In a business update released on Monday, Donaco said it has “now formally notified the Thai vendor that the Star Paradise gaming room cannot operate without Donaco’s consent.
“Otherwise, Donaco considers that this would be a breach of the non-compete provisions that were agreed by the Thai vendor at the time of the purchase of Star Vegas. The non-compete provisions are not limited in time and prevent the Thai vendor from being involved in any other casino or gaming business in the Poipet area,” the company said.
“Currently the gaming room at Star Paradise continues to operate. Accordingly, Donaco has issued a cease and desist letter and will not hesitate to commence legal proceedings to enforce its rights under the non-compete provisions, should this become necessary.”
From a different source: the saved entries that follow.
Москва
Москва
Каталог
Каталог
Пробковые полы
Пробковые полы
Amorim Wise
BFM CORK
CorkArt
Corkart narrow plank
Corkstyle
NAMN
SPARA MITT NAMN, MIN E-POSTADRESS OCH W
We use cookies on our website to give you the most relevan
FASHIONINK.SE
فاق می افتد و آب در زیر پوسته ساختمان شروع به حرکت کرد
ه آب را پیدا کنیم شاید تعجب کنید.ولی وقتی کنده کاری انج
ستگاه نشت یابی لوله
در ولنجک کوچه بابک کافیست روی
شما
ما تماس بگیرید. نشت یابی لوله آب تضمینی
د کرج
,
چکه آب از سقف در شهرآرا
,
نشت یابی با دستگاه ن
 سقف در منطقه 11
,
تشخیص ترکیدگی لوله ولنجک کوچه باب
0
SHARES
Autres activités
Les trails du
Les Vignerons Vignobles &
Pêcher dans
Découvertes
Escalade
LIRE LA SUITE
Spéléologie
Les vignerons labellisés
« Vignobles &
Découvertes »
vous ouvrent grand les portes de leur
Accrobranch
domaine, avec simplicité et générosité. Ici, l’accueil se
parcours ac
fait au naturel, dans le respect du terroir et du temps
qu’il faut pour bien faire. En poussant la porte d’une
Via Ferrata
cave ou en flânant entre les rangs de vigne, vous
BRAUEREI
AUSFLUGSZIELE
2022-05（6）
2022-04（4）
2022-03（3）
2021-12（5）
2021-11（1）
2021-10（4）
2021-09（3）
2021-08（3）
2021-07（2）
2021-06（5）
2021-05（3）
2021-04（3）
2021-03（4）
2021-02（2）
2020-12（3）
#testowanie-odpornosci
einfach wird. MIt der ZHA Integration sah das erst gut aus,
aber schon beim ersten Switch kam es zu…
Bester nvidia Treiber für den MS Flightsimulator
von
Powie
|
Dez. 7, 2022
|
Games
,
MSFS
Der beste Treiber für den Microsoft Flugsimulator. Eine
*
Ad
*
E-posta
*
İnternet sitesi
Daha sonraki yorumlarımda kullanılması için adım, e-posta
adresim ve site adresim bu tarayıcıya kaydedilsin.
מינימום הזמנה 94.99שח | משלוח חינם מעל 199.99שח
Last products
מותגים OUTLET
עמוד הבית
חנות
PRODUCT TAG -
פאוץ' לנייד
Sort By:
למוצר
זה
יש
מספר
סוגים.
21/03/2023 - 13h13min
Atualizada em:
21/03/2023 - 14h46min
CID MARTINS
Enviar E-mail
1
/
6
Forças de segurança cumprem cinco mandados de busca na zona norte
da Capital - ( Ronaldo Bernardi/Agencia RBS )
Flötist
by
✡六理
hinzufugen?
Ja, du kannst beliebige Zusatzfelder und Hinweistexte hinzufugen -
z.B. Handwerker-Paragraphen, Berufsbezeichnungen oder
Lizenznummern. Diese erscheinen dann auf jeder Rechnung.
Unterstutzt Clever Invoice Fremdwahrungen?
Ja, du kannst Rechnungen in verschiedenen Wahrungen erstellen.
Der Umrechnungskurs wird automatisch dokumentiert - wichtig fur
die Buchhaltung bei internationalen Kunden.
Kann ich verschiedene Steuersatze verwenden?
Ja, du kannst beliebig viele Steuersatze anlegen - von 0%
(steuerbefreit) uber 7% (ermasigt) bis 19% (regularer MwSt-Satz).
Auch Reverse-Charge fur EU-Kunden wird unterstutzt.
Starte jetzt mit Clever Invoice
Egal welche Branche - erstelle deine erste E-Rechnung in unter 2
Meanwhile, Donaco said its new junket facilities will begin operations in October, including 12 online gaming tables to be operated by third party junkets.
“This will represent the first time that the online gaming license at Star Vegas has been used,” it said.
“Both the new entertainment facilities and the online gaming area are expected to commence operations within the next month. This will enable Donaco and Vivo Tower to accelerate the marketing of the property to international junkets.”
In a separate filing to the Australian Securities Exchange, Donaco announced that Managing Director Joey Lim has sold 37.5 million shares in the company for an aggregate consideration of AU$15 million for “private and family reasons.”
Explaining the sale, Mr Lim said, “I firmly believe that Donaco’s shares are undervalued at current prices, but due to the timing of these circumstances, there was no alternative but to sell shares at this time. I continue to have a very positive view on the prospects for the company and my family and I continue to own more than 230 million shares, representing more than 27% of the stock. No further sales by the family are foreseeable at this time.
“There was strong demand for the shares from both international and domestic institutions. I believe that the increased liquidity in the company’s stock will be beneficial for investors and for the company.”